We keep hearing the cannabis industry is poised to be North America’s first blllion-dollar industry dominated by women, who make up 36 percent of executive positions. Not too shabby, really: women make up just 14.6 percent of executives in the U.S. overall. But that doesn’t mean the nascent industry doesn’t present some unique challenges for women.
Jazmin Hupp, 32, Founder & CEO of Women Grow, has been featured in Forbes and dubbed a “genius entrepreneur” by Fortune Magazine. Women Grow hosts educational events and online resources to unite and educate people in the cannabis industry.
While women are well-represented in her organization, Hupp tells Civilized, “There are heavy challenges that women face starting any business. We want to make sure that the script was different for the cannabis industry – for women, people of color, for veterans. Since cannabis serves a wide audience, we need a wide selection of people to represent that audience.”

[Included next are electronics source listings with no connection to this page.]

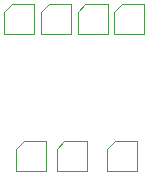
<source format=gbr>
G04 #@! TF.GenerationSoftware,KiCad,Pcbnew,(6.0.1)*
G04 #@! TF.CreationDate,2022-05-17T23:19:48+03:00*
G04 #@! TF.ProjectId,hellen1test,68656c6c-656e-4317-9465-73742e6b6963,b*
G04 #@! TF.SameCoordinates,PX141f5e0PYa2cace0*
G04 #@! TF.FileFunction,AssemblyDrawing,Top*
%FSLAX46Y46*%
G04 Gerber Fmt 4.6, Leading zero omitted, Abs format (unit mm)*
G04 Created by KiCad (PCBNEW (6.0.1)) date 2022-05-17 23:19:48*
%MOMM*%
%LPD*%
G01*
G04 APERTURE LIST*
%ADD10C,0.100000*%
G04 APERTURE END LIST*
D10*
G04 #@! TO.C,P7*
X4930000Y530000D02*
X4930000Y2435000D01*
X7470000Y3070000D02*
X7470000Y530000D01*
X4930000Y2435000D02*
X5565000Y3070000D01*
X5565000Y3070000D02*
X7470000Y3070000D01*
X7470000Y530000D02*
X4930000Y530000D01*
G04 #@! TO.C,P2*
X490000Y14035000D02*
X1125000Y14670000D01*
X3030000Y12130000D02*
X490000Y12130000D01*
X490000Y12130000D02*
X490000Y14035000D01*
X1125000Y14670000D02*
X3030000Y14670000D01*
X3030000Y14670000D02*
X3030000Y12130000D01*
G04 #@! TO.C,P1*
X12370000Y12130000D02*
X9830000Y12130000D01*
X9830000Y14035000D02*
X10465000Y14670000D01*
X10465000Y14670000D02*
X12370000Y14670000D01*
X12370000Y14670000D02*
X12370000Y12130000D01*
X9830000Y12130000D02*
X9830000Y14035000D01*
G04 #@! TO.C,P6*
X1530000Y2435000D02*
X2165000Y3070000D01*
X4070000Y530000D02*
X1530000Y530000D01*
X4070000Y3070000D02*
X4070000Y530000D01*
X2165000Y3070000D02*
X4070000Y3070000D01*
X1530000Y530000D02*
X1530000Y2435000D01*
G04 #@! TO.C,P3*
X6170000Y14670000D02*
X6170000Y12130000D01*
X3630000Y12130000D02*
X3630000Y14035000D01*
X4265000Y14670000D02*
X6170000Y14670000D01*
X6170000Y12130000D02*
X3630000Y12130000D01*
X3630000Y14035000D02*
X4265000Y14670000D01*
G04 #@! TO.C,P5*
X9230000Y530000D02*
X9230000Y2435000D01*
X9865000Y3070000D02*
X11770000Y3070000D01*
X9230000Y2435000D02*
X9865000Y3070000D01*
X11770000Y3070000D02*
X11770000Y530000D01*
X11770000Y530000D02*
X9230000Y530000D01*
G04 #@! TO.C,P4*
X9270000Y14670000D02*
X9270000Y12130000D01*
X6730000Y12130000D02*
X6730000Y14035000D01*
X6730000Y14035000D02*
X7365000Y14670000D01*
X7365000Y14670000D02*
X9270000Y14670000D01*
X9270000Y12130000D02*
X6730000Y12130000D01*
G04 #@! TD*
M02*

</source>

The workplace should be diverse, inclusive
At Women Grow, the culture is focused toward promoting diversity and workplace inclusion, taking a cue from the needs of the women it employs.
“All of our staff have a flexible, remote working schedule,” says Hupp, “so that they can go have lunch with their kids on their birthday, let’s say. Little changes make a huge difference.”
Since women often bear most of the responsibility for child-rearing, Hupp says they can run into serious issues working in grey-market states.
“In some areas, any cannabis in the home – even if it’s locked away, or legal – is grounds to have your kids taken away. It still happens. Parents in the industry even put their kids through raid training: you have to explain to your five-year-old what to do when cops break down the door. A lot of women either aren’t willing to take that risk, or expose their kids to that risk. So that’s another barrier to getting into the industry.”
But the biggest way that men and women alike can reduce the stigma? Honesty and transparency, says Hupp.
“Our images of what cannabis is, and what it does, are outdated. Leading by example and talking to the people in your life about how cannabis affects you is what’s going to change minds about legalization, and whether people would like to try it.”
Families are punished by unjust cannabis laws
Jaime Lewis, 37, is a trained chef and the owner of Mountain Medicine, which provides gourmet edibles to dispensaries and other retailers. Over 10 years, she’s seen cannabis evolve from a movement into an industry. She says she’s also heard about families being punished by draconian cannabis laws.
“I’ve heard the stories about the CPS removing kids from their homes. It’s the industry’s responsibility to make sure we change these strict and ridiculous drug laws.”
She agrees with Hupp’s point that cannabis consumers have a responsibility to be good ambassadors. “It’s hard for women in any industry. And if you taking the marijuana out of it, this is like any other business. What we’re doing comes from compassion, but it’s hard for women in any industry to gain footing. There are barriers to our voices being heard at the boardroom table.”
“Coming out of the closet as a cannabis consumer gets the industry on the right footing, and keeps up the conversation about women becoming actively involved.”
Hupp says there’s a lot of room for growth and improvement, which can be difficult. “Women have to stand for what they need in the workplace on every level, and that’s really hard to do.”